そんなことを考えていると、隣から小さな声が聞こえた。

「浴衣で来て欲しかった?」

 うーん、答えに困る質問だ。

 欲しかったと答えれば、がっついているように思われそうだし、逆に欲しくないと答えれば、強がっているように感じられるだろう。

 女の子のこういう質問って、うまく切り返さなければならない最強の武器だと思う。

「はい。でも、そもそも、二人で来られたことが何よりも嬉しいです」

 千沙先輩は少し照れた様子で「そう」と言い、しかしその表情には嫌な感じはまったくなかった。安心して、思わず口元が緩んだ。

「それより、大気君、何か私にちょうだいよ」

「唐突ですね。食べ物がいいですか?」

「ううん。記念に残る物がいい」

 記念……そうか、お祭りに来られるのも、これが最後かもしれない。先輩もそのことを分かっているだろうか。
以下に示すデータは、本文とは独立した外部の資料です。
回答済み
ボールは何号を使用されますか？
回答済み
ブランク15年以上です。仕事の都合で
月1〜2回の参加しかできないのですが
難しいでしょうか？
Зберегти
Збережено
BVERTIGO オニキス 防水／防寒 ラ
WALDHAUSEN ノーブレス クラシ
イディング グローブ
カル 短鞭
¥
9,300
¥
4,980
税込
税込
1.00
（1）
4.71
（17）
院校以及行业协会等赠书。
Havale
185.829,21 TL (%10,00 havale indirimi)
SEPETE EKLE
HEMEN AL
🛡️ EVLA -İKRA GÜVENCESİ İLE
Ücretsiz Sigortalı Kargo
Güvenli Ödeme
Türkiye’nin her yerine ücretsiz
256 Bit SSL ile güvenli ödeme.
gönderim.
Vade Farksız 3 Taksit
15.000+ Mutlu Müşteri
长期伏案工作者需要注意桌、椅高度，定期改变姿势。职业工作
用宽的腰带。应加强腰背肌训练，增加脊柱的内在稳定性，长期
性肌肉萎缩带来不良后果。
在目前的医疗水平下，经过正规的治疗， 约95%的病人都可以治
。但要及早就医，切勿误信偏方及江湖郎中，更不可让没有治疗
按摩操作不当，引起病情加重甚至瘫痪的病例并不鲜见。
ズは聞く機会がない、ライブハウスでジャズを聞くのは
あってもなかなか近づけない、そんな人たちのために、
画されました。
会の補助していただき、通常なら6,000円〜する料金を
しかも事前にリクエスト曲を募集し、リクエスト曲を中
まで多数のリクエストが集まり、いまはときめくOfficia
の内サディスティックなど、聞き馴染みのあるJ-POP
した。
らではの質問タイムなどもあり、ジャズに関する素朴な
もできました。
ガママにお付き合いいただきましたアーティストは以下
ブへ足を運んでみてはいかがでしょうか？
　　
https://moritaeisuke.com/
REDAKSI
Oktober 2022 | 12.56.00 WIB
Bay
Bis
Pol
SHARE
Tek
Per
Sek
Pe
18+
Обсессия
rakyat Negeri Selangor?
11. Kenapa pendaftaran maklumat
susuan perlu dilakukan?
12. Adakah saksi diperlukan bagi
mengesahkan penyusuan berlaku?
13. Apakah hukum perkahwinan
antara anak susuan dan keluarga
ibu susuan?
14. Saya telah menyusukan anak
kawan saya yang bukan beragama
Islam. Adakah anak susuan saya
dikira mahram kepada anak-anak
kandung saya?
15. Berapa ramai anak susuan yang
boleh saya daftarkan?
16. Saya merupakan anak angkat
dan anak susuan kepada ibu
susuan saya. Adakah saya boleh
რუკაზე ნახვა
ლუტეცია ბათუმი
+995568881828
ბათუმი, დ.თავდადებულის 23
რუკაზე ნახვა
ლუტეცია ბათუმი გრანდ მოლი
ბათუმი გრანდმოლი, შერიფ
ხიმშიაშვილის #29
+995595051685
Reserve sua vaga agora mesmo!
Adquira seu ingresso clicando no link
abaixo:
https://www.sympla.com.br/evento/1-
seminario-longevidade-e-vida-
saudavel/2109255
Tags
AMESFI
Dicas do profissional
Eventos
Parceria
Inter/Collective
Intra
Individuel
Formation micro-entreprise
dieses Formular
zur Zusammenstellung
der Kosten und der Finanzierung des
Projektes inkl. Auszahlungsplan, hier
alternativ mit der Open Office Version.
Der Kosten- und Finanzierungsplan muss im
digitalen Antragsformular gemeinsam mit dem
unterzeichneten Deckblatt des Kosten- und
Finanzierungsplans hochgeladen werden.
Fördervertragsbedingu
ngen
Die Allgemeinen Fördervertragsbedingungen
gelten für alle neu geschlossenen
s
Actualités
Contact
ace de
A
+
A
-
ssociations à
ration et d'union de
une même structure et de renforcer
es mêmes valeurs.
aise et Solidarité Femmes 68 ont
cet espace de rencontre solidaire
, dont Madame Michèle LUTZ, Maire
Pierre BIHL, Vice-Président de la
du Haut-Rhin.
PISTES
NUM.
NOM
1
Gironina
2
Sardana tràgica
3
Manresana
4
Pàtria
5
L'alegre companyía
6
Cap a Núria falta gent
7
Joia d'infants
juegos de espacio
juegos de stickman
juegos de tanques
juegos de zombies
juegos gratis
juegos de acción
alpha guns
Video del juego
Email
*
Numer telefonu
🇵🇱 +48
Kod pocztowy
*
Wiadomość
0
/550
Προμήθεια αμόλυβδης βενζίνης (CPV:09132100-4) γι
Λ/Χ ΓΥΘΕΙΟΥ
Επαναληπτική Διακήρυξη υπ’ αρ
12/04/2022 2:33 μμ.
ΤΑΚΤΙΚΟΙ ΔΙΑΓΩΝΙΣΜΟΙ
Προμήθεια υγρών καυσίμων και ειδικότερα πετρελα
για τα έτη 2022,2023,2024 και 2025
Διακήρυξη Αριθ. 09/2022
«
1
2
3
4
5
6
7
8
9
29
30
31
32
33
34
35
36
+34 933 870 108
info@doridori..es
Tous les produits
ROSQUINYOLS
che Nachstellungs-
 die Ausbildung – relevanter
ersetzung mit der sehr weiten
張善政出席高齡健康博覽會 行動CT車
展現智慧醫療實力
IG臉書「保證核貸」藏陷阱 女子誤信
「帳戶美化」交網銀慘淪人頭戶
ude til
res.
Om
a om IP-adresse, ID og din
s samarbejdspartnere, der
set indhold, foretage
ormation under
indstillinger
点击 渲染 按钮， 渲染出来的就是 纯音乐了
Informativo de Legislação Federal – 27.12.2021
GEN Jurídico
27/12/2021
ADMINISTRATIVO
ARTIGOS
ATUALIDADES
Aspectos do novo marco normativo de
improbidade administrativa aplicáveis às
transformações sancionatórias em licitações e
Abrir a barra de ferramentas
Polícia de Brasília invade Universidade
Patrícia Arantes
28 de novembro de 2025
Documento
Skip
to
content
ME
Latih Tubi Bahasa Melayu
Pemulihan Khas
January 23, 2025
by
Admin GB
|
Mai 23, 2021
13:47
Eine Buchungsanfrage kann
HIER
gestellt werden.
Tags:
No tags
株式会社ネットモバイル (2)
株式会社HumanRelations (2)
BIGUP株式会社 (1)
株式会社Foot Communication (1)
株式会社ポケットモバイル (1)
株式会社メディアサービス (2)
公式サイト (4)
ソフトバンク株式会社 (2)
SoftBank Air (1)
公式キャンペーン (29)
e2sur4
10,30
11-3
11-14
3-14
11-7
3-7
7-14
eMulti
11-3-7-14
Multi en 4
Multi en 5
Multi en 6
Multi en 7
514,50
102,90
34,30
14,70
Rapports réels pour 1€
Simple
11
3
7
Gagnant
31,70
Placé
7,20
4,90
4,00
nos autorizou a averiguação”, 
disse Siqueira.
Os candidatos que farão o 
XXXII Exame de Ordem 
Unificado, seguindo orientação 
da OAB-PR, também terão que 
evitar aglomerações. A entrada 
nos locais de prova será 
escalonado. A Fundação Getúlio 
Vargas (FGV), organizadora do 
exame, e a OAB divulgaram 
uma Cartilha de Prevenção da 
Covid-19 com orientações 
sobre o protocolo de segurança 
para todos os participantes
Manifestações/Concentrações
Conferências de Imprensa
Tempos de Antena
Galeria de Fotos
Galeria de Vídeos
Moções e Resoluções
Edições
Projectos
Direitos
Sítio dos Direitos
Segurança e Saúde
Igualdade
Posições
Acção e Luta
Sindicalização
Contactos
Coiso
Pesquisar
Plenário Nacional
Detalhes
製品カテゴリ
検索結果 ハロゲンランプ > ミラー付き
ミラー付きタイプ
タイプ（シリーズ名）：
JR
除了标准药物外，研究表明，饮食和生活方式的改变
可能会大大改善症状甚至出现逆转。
 そんなことを思いながら、二人で射的の屋台に向かった。

「へい、らっしゃい!」

 威勢の良い声が飛んできて、思わず笑いそうになる。

 寿司屋みたいだな、とふと思うと、周りでは子どもたちが並び、的を狙っては苦戦している。

 皆が狙っているのは、あのゲーム機だ。倒せるわけがないだろうと、内心で思いながら、五百円を払い、球とおもちゃの銃を受け取った。

 球は五発か。

「先輩、何が欲しいですか?」

「んー、あのアヒル」

「アヒル?」

 一見、ただのアヒルの玩具に見えるが、近くの看板には、「アヒルを倒すと、スペシャルプレゼントもあるよ!」と書いてある。

 なるほど、あれか。

 俺は「おっけいです」と言って、銃を構えた。

 特にこういうものに詳しいわけではないが、やっぱり負けたくはない。集中して狙いを定める。

 第一射目。アヒルをかすめて外れる。

「はい~お兄ちゃんざんねーん。カッコ悪い!」

 屋台のお兄さんのうるさい声が耳に入る。ささやき戦術かよ。

 千沙先輩は後ろで黙って見守っている。これがただの射的じゃないことを感じる。何か特別な緊張感がある。

 気を取り直して、次の球を装填して構える。

 だが、第一射で気づいたことがある。

 この銃は微妙にシュート気味に弾が変化する。これを理解すれば、きっと狙いを定めやすいはずだ。

 第二射目。アヒルの胴体に当たったが、アヒルはびくとも動かない。

 まさか、こんなに固いのか?

 瞬時に屋台のお兄さんに目をやると、ニヤニヤしながら「ざんねーん」と言ってきた。

こいつ、やりやがったな。

 その瞬間、アヒルに当たったことを見ていた千沙先輩と周りの子どもたちから、落胆の声が漏れる。

 残りはあと三発。

 ここで負けたら、完全に面目が立たない。男として、負けられない戦いがここにある。

 俺は深呼吸をして、気持ちを引き締める。

 大丈夫、まだカウントに余裕はある。

 第三射目。アヒルの頭を狙い、弾を放つ。

 少しだけアヒルが揺れる。

 ああ、もう少しで落ちる。

 瞬間的に屋台のお兄さんを見ると、表情が変わった。こいつ、焦り出したな。

 その時、千沙先輩と周りの子どもたち、通行人からも声援が上がる。

「頑張れ! 頑張れ!」

 その声が、俺の背中を押す。俺はもう一度深呼吸をして、戦いに挑む。

 第四射目。アヒルが揺れたが、ギリギリ踏ん張り、落ちない。粘り強いアヒルだ。

 俺は思わずその強さに驚愕する。その時、屋台のお兄さんが口を開いた。

「今なら、狙う物を変えてもいいよ」

 正直迷った。もっと確実に狙える物も他にある。何もプレゼントできないより、確実の方がいいのではないか。

 そう一瞬迷うと、後ろから「お願い!」と先輩の声が背中を押す。周りの子どもたちや観客も一緒に応援してくれる。

 俺は気づいた。

 みんなの期待を背負って逃げようとしていた自分が、どれだけ愚かだったか。

「俺はもう逃げない」

 心に誓い、アヒルの対角線上に立つ。瞬時に狙いを決め、最後の弾を放った。

 第五射目。クロスファイヤーをアヒルに浴びせる。

 そこがおそらく一番響きそうだと思ったから。すると、結果は付いてくる。

「やった!」

 アヒルが見事に倒れる。周りから歓声が上がり、千沙先輩も笑顔を見せてくれた。俺は勝ったんだ。